Generic accuracy metrics mask key issues such as interpretability, stability and behavioral costs.
| dimension (math.) | current issue | Ideal Assessment Method |
|---|---|---|
| accuracy | High but unstable values | Add contextual observability |
| (manufacturing, production etc) costs | Token waste is serious | Introduction of the Pareto efficiency curve |
| Behavioral reliability | The problem of "shortcuts" is serious | Combining logging with process analysis (e.g. Docent) |
| generalizability | Large variations in performance across tasks | Multi-scenario distributed comparison |
As a result, generic Agents may seem powerful at the "presentation level", but their behavior is highly uncontrollable and their evaluation transparency is very poor.

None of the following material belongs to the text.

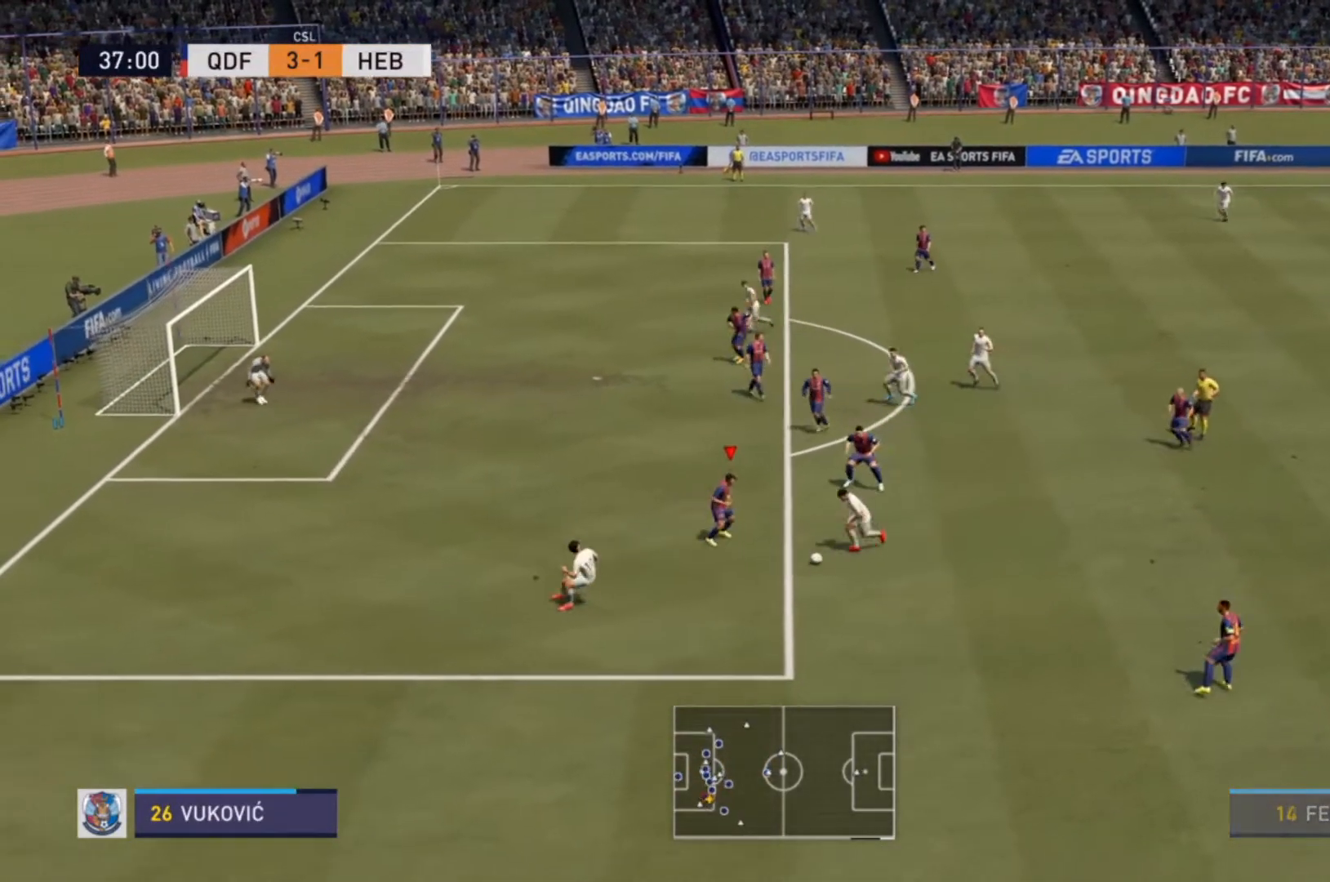
{"buttons": ["L2", "R2"], "left_stick": "down-left", "right_stick": "center", "events": [[33, "left_stick", "down"], [133, "left_stick", "down-left"], [200, "L2", "down"]]}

The roots of bubbles: capital, engineering and patience
Yeh hit the nail on the head in his comments:
"Agent's fundamental flaws are in engineering, in capital, in determination."
The impatience of the domestic entrepreneurial environment has led many companies to choose to "build momentum before building things".
General Agent has become the most easily packaged "AI concept stock":
- The technological threshold is relatively replicable;
- Easy for investors to understand;
- The Demo effect is stunning;
- But the landing value is limited.
This has led to an influx of Manus-style projects in a short period of time - some successfully funded, some running off and dissolving.
In the heat of the moment and capital.AI Agent's 'Performance Narrative' Obscured by MarketingThe

The real way out: from generic to vertical, from illusion to certainty
Under the bubble, the industry has also taken a new direction.
For example, medical Agent products OpenEvidence, is considered a successful sample of vertical intelligences:
| design dimension | OpenEvidence practices | Comparison of Manus-style Generalized Agents |
|---|---|---|
| user orientation | Serving the physician community only | For all |
| Data sources | NEJM, JAMA and other authoritative medical literature | Web search or user input |
| output form | Structured "chain of evidence + points" | Conversational text generation |
| intelligent logic | Workflow determinism + modeling assistance | Model Autonomous Decision Making |
| illusionist control | Citation Traceability + Manual Verification | Lack of citation mechanism |
This turn reveals the direction of future Agent evolution:
"Workflow + Agent" hybrid model -- Pocketing uncertain intelligence with deterministic processes.

After Manus, where does AI Agent go from here?
The Manus story doesn't end there; it represents an entire industry in a phase of disillusionment.
As several articles collectively convey the core consensus:
- Agent is not a panacea, but a task-oriented system;
- Assessments need to return to the behavioral level and observability;
- The future belongs to vertically deep and data-driven intelligences.
The future of the AI Agent is not in "flashier demos" but in "more stable engineering".
Perhaps true intelligence is not a Manus-like "illusion of omnipotence".
Rather, it is "dumb intelligence" that can solve a problem to the extreme in a small area.